Le réalisme des opinions, le seul qui contribue à la construction de la réalité, passe par le travail. D’où l’emprise grandissante des fantasmes en politique. Si le travail obligatoire rappelle les temps de guerre ainsi qu’un devise sinistre instrument factuel du régime nazi, ne nous interdisons pas de penser que le travail obligatoire est le meilleur ecosystème de l’opinion. Les veuves pleureuses auront beau jeu d’attirer les regards sur l’artiste (j’en suis), de l’autre côté de l’éventail social, cela permettrait de faire goûter au travail des déboîtés tels que François Hollande, Angela Merkel, Daniel Cohn-Bendit ou Jean-Claude Juncker.
Futur
Sans les artifices du quotidien, notre vie serait-elle rétrécie? Aux demandants bloqués à la périphérie de notre monde, on fait accroire qu’elle serait agrandie s’ils avaient main sur partie du butin. Mais nous autres, critiques de ce mode de vie et se gaussant de l’être parce que, dans le for, nous le croyons inaliénable, sommes nous vraiment capables de revenir aux fondamentaux et des les situer dans un espace des valeurs?
Chenit littéraire
Après la sieste, je me mets en devoir de réfléchir à la notion de coupure historique telle que je prétends la développer dans l’essai.
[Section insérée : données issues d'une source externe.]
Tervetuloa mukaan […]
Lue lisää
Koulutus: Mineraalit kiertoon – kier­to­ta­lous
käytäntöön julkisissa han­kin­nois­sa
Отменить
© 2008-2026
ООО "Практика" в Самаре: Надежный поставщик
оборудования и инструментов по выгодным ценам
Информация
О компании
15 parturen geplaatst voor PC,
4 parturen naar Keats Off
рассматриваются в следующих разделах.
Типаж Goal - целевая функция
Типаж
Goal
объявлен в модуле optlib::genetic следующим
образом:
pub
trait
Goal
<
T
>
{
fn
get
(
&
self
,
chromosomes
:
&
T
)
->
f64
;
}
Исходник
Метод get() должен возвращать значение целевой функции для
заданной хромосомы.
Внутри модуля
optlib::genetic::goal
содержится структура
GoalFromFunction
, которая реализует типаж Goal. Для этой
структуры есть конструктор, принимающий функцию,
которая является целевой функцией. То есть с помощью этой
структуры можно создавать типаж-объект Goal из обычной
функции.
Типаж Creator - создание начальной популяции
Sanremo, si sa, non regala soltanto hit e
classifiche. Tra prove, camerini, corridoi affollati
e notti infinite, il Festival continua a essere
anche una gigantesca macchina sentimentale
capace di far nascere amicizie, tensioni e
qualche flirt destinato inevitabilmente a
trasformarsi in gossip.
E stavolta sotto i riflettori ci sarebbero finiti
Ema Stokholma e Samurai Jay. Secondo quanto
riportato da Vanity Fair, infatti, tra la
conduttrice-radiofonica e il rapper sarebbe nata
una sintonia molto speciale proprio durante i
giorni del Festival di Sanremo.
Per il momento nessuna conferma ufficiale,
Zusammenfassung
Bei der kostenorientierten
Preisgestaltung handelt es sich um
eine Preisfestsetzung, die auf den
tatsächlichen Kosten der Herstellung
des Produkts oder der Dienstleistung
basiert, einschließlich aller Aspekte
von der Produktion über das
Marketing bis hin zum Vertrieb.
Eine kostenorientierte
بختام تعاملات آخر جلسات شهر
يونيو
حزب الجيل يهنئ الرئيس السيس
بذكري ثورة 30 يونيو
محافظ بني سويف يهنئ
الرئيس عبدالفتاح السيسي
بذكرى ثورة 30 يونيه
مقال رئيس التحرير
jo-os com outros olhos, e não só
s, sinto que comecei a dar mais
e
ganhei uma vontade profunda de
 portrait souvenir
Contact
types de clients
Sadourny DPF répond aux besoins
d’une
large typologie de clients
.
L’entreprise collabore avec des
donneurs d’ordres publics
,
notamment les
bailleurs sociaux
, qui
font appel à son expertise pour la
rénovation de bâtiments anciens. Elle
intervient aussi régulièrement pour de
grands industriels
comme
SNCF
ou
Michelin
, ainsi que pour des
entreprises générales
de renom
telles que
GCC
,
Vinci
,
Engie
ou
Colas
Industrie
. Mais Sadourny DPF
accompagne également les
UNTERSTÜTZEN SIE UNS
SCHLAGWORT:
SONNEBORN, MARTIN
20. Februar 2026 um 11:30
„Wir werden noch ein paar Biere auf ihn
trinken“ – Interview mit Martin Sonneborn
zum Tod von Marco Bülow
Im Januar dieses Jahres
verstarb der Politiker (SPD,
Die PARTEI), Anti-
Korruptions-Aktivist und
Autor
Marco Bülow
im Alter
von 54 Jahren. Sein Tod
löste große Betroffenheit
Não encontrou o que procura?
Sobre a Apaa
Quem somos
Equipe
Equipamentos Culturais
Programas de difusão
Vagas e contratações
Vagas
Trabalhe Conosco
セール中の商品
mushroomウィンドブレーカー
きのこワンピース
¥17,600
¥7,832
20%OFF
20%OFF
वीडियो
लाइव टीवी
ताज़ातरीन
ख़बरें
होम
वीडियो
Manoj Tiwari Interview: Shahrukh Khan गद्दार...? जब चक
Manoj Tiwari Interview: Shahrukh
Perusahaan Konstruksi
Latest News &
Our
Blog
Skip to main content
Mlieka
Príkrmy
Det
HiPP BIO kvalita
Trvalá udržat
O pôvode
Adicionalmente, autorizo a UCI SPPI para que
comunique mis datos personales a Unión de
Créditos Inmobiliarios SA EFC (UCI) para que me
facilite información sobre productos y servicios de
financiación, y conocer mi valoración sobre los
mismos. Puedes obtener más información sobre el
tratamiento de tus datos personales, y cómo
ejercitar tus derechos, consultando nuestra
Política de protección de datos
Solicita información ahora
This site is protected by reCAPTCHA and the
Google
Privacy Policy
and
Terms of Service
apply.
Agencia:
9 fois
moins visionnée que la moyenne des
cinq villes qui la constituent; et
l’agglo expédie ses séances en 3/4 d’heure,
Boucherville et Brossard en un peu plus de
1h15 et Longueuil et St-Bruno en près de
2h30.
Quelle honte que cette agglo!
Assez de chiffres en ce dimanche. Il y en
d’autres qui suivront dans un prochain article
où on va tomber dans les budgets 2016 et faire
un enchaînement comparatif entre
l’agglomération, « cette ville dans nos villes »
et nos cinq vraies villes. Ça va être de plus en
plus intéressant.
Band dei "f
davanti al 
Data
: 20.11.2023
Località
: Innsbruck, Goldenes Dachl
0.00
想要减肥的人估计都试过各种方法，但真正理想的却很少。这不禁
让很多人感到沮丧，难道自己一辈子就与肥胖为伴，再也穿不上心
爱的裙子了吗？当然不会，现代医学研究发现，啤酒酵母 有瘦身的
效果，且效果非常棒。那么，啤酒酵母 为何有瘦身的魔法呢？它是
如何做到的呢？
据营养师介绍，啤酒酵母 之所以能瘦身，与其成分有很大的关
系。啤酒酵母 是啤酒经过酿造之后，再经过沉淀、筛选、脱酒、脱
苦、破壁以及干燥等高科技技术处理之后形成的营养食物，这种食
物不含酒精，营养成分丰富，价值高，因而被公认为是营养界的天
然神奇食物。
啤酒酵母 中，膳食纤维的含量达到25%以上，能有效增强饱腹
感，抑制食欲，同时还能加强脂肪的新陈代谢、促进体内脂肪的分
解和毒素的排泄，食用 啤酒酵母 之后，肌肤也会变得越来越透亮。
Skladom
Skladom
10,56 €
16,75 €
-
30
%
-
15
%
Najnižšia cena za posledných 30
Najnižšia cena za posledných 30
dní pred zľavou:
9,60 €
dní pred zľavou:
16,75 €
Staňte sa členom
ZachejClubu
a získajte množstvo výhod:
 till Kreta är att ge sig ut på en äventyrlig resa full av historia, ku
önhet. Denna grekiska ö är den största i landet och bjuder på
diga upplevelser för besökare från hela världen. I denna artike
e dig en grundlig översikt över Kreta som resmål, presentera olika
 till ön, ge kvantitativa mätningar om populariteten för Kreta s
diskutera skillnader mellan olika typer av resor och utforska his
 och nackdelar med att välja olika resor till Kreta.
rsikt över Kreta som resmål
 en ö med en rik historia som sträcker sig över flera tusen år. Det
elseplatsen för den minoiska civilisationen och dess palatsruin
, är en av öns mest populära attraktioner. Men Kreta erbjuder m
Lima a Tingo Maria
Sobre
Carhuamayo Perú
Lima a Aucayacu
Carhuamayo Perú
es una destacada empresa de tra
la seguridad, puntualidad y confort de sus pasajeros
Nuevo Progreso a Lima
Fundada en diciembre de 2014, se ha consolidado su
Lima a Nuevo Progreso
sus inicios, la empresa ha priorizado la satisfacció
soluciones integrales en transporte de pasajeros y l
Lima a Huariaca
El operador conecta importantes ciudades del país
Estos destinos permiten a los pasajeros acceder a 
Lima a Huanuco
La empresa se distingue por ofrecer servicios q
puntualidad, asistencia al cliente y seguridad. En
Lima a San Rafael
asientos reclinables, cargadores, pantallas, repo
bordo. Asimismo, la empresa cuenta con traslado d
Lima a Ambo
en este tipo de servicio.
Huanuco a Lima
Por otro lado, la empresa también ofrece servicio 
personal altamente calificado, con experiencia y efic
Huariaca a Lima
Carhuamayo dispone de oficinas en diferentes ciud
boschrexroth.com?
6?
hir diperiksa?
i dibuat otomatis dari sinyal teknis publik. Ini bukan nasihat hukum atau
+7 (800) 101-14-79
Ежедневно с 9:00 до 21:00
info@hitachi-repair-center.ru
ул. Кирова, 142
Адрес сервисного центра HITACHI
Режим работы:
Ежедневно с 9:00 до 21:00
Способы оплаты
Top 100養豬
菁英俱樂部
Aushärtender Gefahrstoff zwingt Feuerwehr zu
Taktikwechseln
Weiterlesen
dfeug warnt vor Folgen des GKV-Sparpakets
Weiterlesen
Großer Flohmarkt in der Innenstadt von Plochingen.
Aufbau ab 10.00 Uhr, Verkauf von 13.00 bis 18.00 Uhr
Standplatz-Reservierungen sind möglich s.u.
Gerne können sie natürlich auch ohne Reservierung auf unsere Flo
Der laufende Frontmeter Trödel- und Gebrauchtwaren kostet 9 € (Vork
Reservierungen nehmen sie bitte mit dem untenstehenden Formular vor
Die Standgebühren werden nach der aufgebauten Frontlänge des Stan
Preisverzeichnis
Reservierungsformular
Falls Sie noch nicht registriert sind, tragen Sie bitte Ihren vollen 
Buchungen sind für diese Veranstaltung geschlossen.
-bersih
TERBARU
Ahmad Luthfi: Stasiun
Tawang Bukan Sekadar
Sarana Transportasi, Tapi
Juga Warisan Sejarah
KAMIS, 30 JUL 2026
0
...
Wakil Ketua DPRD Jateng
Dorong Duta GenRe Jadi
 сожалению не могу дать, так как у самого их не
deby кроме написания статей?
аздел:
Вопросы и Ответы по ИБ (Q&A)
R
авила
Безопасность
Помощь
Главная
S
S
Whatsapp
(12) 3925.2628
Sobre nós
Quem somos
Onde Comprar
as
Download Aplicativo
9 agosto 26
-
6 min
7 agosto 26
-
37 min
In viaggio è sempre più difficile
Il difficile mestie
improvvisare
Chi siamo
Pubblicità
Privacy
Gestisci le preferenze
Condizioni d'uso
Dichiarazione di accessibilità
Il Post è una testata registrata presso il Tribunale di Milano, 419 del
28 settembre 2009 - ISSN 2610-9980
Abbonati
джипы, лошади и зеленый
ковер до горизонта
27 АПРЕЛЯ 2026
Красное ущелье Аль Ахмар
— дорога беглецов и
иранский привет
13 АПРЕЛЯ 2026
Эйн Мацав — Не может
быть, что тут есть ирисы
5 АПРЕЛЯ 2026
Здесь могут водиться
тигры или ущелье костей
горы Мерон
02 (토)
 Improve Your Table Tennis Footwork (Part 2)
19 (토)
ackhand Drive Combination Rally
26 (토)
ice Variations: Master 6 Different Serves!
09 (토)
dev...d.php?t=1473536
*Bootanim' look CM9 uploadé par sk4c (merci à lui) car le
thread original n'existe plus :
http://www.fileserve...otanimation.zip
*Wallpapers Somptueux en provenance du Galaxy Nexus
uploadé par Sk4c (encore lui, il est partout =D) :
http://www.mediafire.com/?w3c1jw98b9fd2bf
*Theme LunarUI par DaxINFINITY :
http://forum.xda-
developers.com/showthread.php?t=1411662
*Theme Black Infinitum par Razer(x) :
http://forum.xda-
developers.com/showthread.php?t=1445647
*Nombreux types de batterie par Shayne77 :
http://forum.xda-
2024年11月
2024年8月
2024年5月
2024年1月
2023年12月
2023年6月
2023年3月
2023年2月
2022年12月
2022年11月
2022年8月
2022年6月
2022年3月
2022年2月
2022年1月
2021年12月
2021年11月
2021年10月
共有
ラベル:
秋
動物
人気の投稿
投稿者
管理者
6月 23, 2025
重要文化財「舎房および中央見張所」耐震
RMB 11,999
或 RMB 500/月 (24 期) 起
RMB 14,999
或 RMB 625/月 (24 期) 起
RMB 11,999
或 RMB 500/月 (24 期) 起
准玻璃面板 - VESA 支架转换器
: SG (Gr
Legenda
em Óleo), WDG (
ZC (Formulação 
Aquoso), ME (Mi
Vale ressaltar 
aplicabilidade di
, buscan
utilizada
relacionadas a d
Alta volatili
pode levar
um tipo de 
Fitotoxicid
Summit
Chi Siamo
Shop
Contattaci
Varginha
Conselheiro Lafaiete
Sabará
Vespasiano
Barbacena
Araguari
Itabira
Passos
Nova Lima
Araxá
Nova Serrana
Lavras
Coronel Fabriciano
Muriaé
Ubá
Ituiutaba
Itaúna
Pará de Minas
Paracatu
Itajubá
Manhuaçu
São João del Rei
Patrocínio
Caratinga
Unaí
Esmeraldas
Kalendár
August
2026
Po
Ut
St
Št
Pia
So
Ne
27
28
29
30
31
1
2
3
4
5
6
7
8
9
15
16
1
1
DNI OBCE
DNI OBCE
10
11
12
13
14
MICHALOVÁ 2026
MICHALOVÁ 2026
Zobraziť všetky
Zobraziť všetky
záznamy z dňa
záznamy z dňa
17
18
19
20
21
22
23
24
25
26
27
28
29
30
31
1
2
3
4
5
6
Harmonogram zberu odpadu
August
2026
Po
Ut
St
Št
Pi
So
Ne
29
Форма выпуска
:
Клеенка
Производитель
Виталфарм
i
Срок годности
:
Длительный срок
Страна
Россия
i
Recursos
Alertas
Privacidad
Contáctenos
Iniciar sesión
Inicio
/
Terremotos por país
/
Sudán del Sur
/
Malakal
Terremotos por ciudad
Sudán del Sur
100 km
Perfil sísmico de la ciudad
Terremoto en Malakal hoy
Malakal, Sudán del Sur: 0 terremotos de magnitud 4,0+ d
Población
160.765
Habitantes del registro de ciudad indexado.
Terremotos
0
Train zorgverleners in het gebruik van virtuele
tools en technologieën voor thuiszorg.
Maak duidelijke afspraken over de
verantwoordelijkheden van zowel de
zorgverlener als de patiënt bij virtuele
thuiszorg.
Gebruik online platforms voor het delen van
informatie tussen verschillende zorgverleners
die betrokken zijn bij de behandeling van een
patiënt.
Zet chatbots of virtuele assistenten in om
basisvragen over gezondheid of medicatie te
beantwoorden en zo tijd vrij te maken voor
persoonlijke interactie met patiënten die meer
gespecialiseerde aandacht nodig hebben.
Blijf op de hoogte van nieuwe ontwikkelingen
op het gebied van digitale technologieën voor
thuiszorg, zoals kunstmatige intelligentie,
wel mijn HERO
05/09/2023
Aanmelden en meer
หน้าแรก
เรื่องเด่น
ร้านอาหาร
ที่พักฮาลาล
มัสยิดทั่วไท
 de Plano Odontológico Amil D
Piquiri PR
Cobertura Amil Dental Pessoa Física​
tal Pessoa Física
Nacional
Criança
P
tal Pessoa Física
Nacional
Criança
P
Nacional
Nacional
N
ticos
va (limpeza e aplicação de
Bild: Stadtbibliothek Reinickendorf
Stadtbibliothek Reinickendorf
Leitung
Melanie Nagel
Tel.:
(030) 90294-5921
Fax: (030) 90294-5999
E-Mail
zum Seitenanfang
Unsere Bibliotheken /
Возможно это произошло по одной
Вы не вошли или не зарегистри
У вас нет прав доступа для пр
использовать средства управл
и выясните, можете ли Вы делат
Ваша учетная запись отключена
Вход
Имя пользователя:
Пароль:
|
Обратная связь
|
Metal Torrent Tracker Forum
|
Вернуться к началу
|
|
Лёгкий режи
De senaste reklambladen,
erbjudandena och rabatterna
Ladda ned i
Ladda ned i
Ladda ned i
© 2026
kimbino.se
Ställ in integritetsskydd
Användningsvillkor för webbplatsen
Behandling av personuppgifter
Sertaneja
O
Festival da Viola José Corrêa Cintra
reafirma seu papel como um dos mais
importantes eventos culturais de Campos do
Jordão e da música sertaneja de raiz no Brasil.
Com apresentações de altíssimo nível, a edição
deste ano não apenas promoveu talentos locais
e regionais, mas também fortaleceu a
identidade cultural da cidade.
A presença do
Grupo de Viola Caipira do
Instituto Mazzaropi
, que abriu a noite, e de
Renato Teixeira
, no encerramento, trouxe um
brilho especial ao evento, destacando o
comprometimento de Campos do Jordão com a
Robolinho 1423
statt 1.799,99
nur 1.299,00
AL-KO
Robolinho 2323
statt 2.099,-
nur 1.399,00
Voyant aussitôt que le temps va manquer pour travailler un chapitre entier, je prends le parti de résumer les lignes directrices de l’argumentation. Mais voilà, je prends des notes depuis dix ans, elles sont réparties dans plus de vingt carnets et si au début du travail, en mars, j’ai relu l’ensemble, groupé les notes par sujet, attribué des codes à ces carnets, puis reporté ces codes sur un tableau blanc au-dessus des groupes, je déchiffre aujourd’hui ces codes sans retrouver les carnets ou trouve des carnets sans mention de codes. En ce qui concerne la coupure historique, c’est encore plus grave: alors que j’étais à bord train Genève- Fribourg, je me suis mis en devoir de synthétiser mes idées, certain d’aborder bientôt cette notion. D’ailleurs, j’y étais parvenu et fort content, je tenais ce plan de travail pour abouti, donc prêt à l’usage. Or, le lendemain, je veux me relire et, impossible de retrouver le plan! Excédé, je finis par réunir tous mes carnets (et cahiers, blocs, feuilles volantes) en une pile et procède à leur lecture avec méthode, c’est à dire page après page. Rien. Les notes prises dans le train ont disparu. Cela avait lieu il y deux mois, en avril. Cet après-midi, comme j’ai expliqué, après la sieste, je recommence l’exercice: résumer mon propos autour de la notion de coupure historique. Je vais au tableau blanc, utilise les codes pour mettre la main sur les carnets correspondants. Au bout de deux heures, j’ai un canevas. A aucun moment, je ne pense aux notes prises dans le train. Or, à vingt heures, après ma séance de sport sur le toit, je jette un œil à un livre ouvert renversé sur le coin de mon bureau depuis mon emménagement dans l’appartement espagnol, La première révolution industrielle par Patrick Verley. Et quelle révolution: toutes les notes sont là, sur les pages blanches, à la fin du livre!